Hickory Dickory Dock, Or Why Rhymes Are So Important For Our Little Ones
I always loved nursery rhymes growing up, I still do actually, the rhyme and meter and short silly stories were something I was always clamoring for my mom to sing with me and were a source of plays my siblings and I would put on for my parents. Today my kids favorite nursery rhyme is The Itsy Bitsy Spider because I do the finger play on them with my spider fingers crawling up their water spout bodies and my hands raining down or drying them up, they love it and I love that I can turn it into a tickle game for extra giggles. Who'd have thought that these simple rhymes would be so good for their development as well? I certainly didn't but they help our little ones in many wonderful ways.

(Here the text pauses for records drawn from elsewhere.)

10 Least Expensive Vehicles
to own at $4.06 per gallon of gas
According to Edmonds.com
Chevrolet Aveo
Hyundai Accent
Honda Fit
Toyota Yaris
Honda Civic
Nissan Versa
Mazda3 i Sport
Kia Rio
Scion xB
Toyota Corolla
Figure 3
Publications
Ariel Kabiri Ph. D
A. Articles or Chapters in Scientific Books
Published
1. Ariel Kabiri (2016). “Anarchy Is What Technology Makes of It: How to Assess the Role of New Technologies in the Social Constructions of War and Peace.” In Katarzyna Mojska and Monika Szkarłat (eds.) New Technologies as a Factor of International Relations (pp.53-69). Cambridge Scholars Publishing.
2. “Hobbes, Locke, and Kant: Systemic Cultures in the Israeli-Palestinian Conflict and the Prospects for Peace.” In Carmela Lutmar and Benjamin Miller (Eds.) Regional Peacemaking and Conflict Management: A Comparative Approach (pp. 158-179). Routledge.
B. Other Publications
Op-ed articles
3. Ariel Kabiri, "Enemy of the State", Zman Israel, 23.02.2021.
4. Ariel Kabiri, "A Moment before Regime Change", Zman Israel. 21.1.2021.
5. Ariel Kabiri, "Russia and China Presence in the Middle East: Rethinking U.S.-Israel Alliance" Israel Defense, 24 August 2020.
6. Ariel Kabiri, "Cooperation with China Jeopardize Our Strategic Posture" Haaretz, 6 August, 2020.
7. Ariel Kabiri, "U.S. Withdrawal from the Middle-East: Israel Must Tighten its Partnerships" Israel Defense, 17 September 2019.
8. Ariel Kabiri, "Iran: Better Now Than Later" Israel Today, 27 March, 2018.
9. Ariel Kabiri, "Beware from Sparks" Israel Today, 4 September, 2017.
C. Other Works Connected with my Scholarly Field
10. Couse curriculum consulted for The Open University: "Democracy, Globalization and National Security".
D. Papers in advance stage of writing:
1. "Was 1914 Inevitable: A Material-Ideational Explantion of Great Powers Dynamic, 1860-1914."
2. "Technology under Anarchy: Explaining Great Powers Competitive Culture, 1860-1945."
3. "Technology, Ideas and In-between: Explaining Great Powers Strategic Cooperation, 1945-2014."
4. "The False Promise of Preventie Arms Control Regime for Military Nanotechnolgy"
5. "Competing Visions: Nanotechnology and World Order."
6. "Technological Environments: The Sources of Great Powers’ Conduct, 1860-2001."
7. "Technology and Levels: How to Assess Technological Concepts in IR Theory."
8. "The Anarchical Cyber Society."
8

When they hear nursery rhymes they hear the sounds the vowels and consonants make in a way that's easy for them to process, they hear different words like fiddle, contrary, fetch, pail, etc. that they don't usually hear, and since they are so short, rhythmic and repetitive they are also easy to memorize so they are often a child's first sentence.
Nursery Rhymes use patterns and many even use counting, size and weight which helps with math skills and they tell a story with a beginning, middle and end which teaches sequence and how to follow along.
Children benefit both physically, and emotionally as well since they develop coordination, self confidence and learn to express themselves as they act them out.
With all the great benefits that nursery rhymes have for our kids I enjoy them even more when I share them with my three. If you want to apply this to the learning triangle you can watch Barney, or a video that uses rhyming, talk about and recite your favorite rhymes, and then act them out or make a book of the rhyme together.